EXTRAIT À LIRE =>
* * * * * * *
La mission militaire canadienne contre l'État islamique

Sur les sentiers de la guerre

Tribune libre

Les autochtones de l’Amérique du Nord, nos « Amérindiens », ont une expression imagée pour parler de leur entrée en guerre contre une tribu rivale : déterrer la hache de guerre. Sans débat démocratique préalable, sans détailler les coûts de la prochaine mission de combat des militaires canadiens en Irak et en Syrie, le gouvernement canadien a déterré la hache de guerre et décrété que nous participerions bon gré mal gré à des activités militaires sans, faut-il le souligner, que la sécurité canadienne ne soit directement menacée.

Ceux qui s’opposent ou simplement questionnent la guerre comme mode de résolution des conflits nationaux et internationaux sont, règle générale, taxés d’hurluberlus, d’inconscients, de rêveurs idéalistes ou pire encore, d’antipatriotes insensibles et lâches face aux sacrifices des militaires en mission et des civils volontairement ou involontairement conscrits. De tels reproches sont-ils justifiés ?

D’abord, le choix de la carrière militaire comporte des risques que doivent assumer en connaissance de cause ceux qui font ce choix de carrière, tout comme les policiers. En qualité de gardienne des frontières nationales et de police territoriale, les forces armées jouent un rôle essentiel que les corps policiers réguliers ne peuvent assumer et que les civils, accaparées par leurs activités de reproduction et de production ne peuvent remplir. L’armée professionnelle vient avec les frontières et le drapeau. C’est un mandat que tous peuvent accepter sans trop rechigner. Toutefois, lorsqu’il s’agit de porter la guerre à des milliers de kilomètres des frontières nationales, la population civile devrait avoir un droit de regard, sinon un droit de veto.
* * * * * * *
DONNÉES FOURNIES =>
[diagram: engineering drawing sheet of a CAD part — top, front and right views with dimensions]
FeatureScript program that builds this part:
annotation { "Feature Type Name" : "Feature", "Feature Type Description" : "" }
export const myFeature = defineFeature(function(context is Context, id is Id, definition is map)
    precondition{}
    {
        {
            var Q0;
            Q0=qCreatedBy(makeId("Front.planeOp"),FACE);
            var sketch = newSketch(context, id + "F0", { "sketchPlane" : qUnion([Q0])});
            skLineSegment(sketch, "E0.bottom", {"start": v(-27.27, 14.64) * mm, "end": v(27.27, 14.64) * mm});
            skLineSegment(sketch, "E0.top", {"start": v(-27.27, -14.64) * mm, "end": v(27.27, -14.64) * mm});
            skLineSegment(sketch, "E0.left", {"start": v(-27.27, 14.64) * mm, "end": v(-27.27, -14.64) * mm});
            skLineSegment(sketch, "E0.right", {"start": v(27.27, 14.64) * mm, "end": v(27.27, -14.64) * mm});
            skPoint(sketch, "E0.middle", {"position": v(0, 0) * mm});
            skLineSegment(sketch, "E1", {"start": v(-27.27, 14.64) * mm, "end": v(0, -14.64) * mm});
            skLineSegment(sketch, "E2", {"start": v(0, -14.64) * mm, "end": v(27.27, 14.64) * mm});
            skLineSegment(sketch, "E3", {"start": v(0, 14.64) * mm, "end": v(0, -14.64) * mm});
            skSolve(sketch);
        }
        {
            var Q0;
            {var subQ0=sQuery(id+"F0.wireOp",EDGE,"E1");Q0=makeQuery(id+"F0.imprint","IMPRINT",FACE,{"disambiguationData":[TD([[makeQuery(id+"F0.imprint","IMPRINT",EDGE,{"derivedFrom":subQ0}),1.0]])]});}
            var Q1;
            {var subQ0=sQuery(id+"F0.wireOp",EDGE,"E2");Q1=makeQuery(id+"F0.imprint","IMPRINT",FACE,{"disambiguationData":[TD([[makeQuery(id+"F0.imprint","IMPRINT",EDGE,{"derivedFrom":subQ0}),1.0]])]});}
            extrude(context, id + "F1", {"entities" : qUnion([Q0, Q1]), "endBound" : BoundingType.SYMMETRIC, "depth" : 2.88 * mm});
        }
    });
* * * * * * *
CONSIGNES DE L'EXERCICE =>
- a) Recopiez fidèlement le passage de la tribune qui s'étend de « Les autochtones de » jusqu'à « soit directement menacée. ».
- b) D'après la tribune, pourquoi les forces armées jouent-elles un rôle essentiel ?
- c) Poursuivez la tribune sur la mission militaire canadienne à partir de l'endroit où elle s'arrête.
Les enregistrements ne servent à rien pour cet exercice.

CORRIGÉ DE L'EXERCICE =>
- a)
Les autochtones de l’Amérique du Nord, nos « Amérindiens », ont une expression imagée pour parler de leur entrée en guerre contre une tribu rivale : déterrer la hache de guerre. Sans débat démocratique préalable, sans détailler les coûts de la prochaine mission de combat des militaires canadiens en Irak et en Syrie, le gouvernement canadien a déterré la hache de guerre et décrété que nous participerions bon gré mal gré à des activités militaires sans, faut-il le souligner, que la sécurité canadienne ne soit directement menacée.

- b) En tant que gardiennes des frontières nationales et police territoriale, les forces armées remplissent un rôle que les corps policiers réguliers ne peuvent assumer. Les civils, accaparés par leurs activités de reproduction et de production, ne peuvent pas non plus le remplir.

- c)
Un Québec, même souverain et pacifiste, ne pourrait y échapper ; il devra disposer des militaires de Valcartier, gérer l’Organisation du traité de l’Atlantique nord (OTAN-1949) et le North American Aerospace Defense (NORAD-1958) en les reconduisant ou en s’en retirant. L’article 17 du projet de loi no 1 intitulé Loi sur l’avenir du Québec, déposé à l’Assemblée nationale le 7 septembre 1995 par le premier ministre, Jacques Parizeau, quelques semaines avant le référendum du 30 octobre 1995, reconnaissait pleinement cette réalité en préconisant «…de participer aux alliances de défense [l’OTAN, NORAD] dont le Canada est membre ». Ainsi, la personnalité internationale du Québec souverain ne pourra faire l’économie des réalités politiques de l’Amérique du Nord et ne sera en définitive pas tellement différente de ce qu’elle est aujourd’hui.

Selon Jules Dufour, géographe et professeur à l'Université du Québec à Chicoutimi, « Le Québec appartient au complexe militaro-industriel de l’Amérique du Nord. Il lui est irrémédiablement greffé par son espace et son économie et il est même devenu, au cours des ans, fort dépendant de la logique de guerre que préconisent les Alliances militaires occidentales. Dans le processus de réorientation de la politique de la défense nationale, il réclame sa part des dividendes qui lui reviennent et veille à ce qu’elles lui soient octroyées …. Le Québec militaire est l’un des éléments fonctionnels de ce complexe en raison des traités que le Canada a signés avec l’OTAN et le NORAD (Jules Dufour, Le Québec militaire, www.mondialisation.ca, 7 avril 2008).

Est-ce que ces traités internationaux, auxquels semblent tenir même les souverainistes, ont véritablement contribué à la paix mondiale au cours du dernier siècle (1914-2014) ? De fait, est ce que le monde a jamais connu la paix, la hache de guerre a-t-elle déjà été enterrée ?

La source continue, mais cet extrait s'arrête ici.